De hecho, informó que uno fue rescindido. Se trata del arrendamiento del estacionamiento del aeropuerto de La Aurora. "La PGN tomó cartas en el asunto y el contrato va camino a ser rescindido. Por supuesto la empresa apeló, pero su acción fue rechazada por el Ministerio de Comunicaciones. Con esto lo que queda es que la Dirección General de Aeronáutica Civil tome el control y empiece a operar", afirmó.

Añadió que otro de los casos que se estudia es el contrato para el abastecimiento de combustible en la terminal aérea. "La PGN la y CGC ya detectaron anomalías. Ahora se determinará si se cancela", agregó.
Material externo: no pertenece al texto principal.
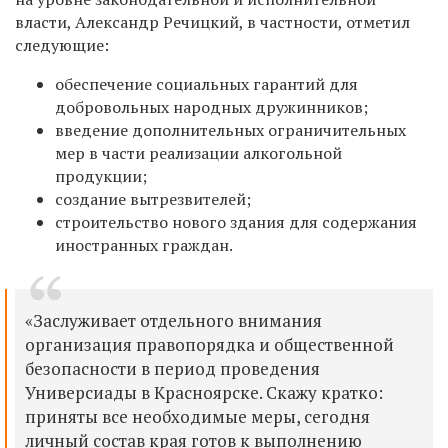
власти, Александр Речицкий, в частности, отметил
следующие:
обеспечение социальных гарантий для
добровольных народных дружинников;
введение дополнительных ограничительных
мер в части реализации алкогольной
продукции;
создание вытрезвителей;
строительство нового здания для содержания
иностранных граждан.
«Заслуживает отдельного внимания
организация правопорядка и общественной
безопасности в период проведения
Универсиады в Красноярске. Скажу кратко:
приняты все необходимые меры, сегодня
личный состав края готов к выполнению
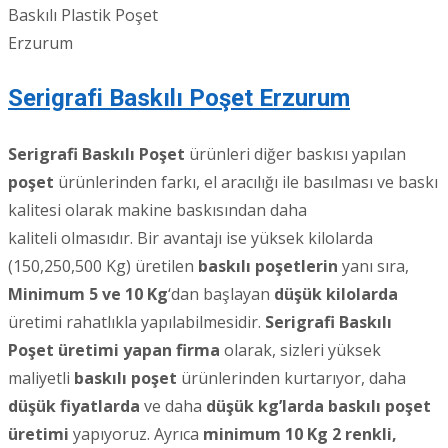
Baskılı Plastik Poşet
Erzurum
Serigrafi Baskılı Poşet Erzurum
Serigrafi Baskılı Poşet
ürünleri diğer baskısı yapılan
poşet
ürünlerinden farkı, el aracılığı ile basılması ve baskı
kalitesi olarak makine baskısından daha
kaliteli olmasıdır. Bir avantajı ise yüksek kilolarda
(150,250,500 Kg) üretilen
baskılı poşetlerin
yanı sıra,
Minimum 5 ve 10 Kg
‘dan başlayan
düşük kilolarda
üretimi rahatlıkla yapılabilmesidir.
Serigrafi Baskılı
Poşet üretimi yapan firma
olarak, sizleri yüksek
maliyetli
baskılı poşet
ürünlerinden kurtarıyor, daha
düşük fiyatlarda
ve daha
düşük kg’larda baskılı poşet
üretimi
yapıyoruz. Ayrıca
minimum 10 Kg 2 renkli,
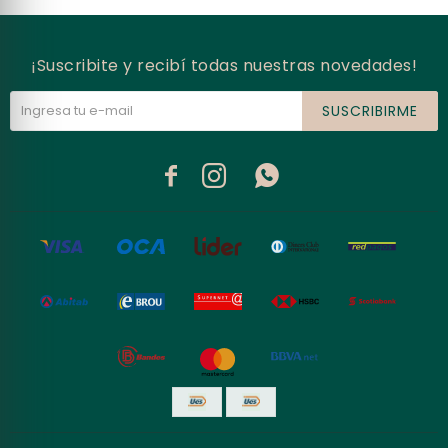
¡Suscribite y recibí todas nuestras novedades!
SUSCRIBIRME



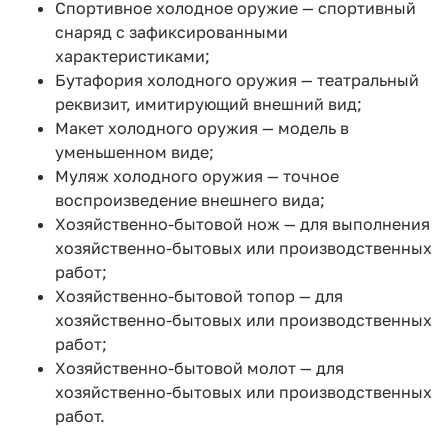
Спортивное холодное оружие — спортивный
снаряд с зафиксированными
характеристиками;
Бутафория холодного оружия — театральный
реквизит, имитирующий внешний вид;
Макет холодного оружия — модель в
уменьшенном виде;
Муляж холодного оружия — точное
воспроизведение внешнего вида;
Хозяйственно-бытовой нож — для выполнения
хозяйственно-бытовых или производственных
работ;
Хозяйственно-бытовой топор — для
хозяйственно-бытовых или производственных
работ;
Хозяйственно-бытовой молот — для
хозяйственно-бытовых или производственных
работ.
El terer contrato que se evalúa es la aplicación de una fórmula para sanear el lago de Amatitlán, luego de que el Ministerio de Salud confirmó que en hasta 97% de su composición es agua y sal. "El ministro de Salud, Luis Enrique Monterroso, envió a una entidad de Estados Unidos la fórmula para que sea analizada y, luego, deducir responsabilidades", explicó.

La contratación de una empresa israelí por Q137 millones para aplicar una sustancia para limpiar este lugar generó polémica. "Estamos buscando que se nos reembolsen los Q22 millones que se le pagaron", agregó Pérez.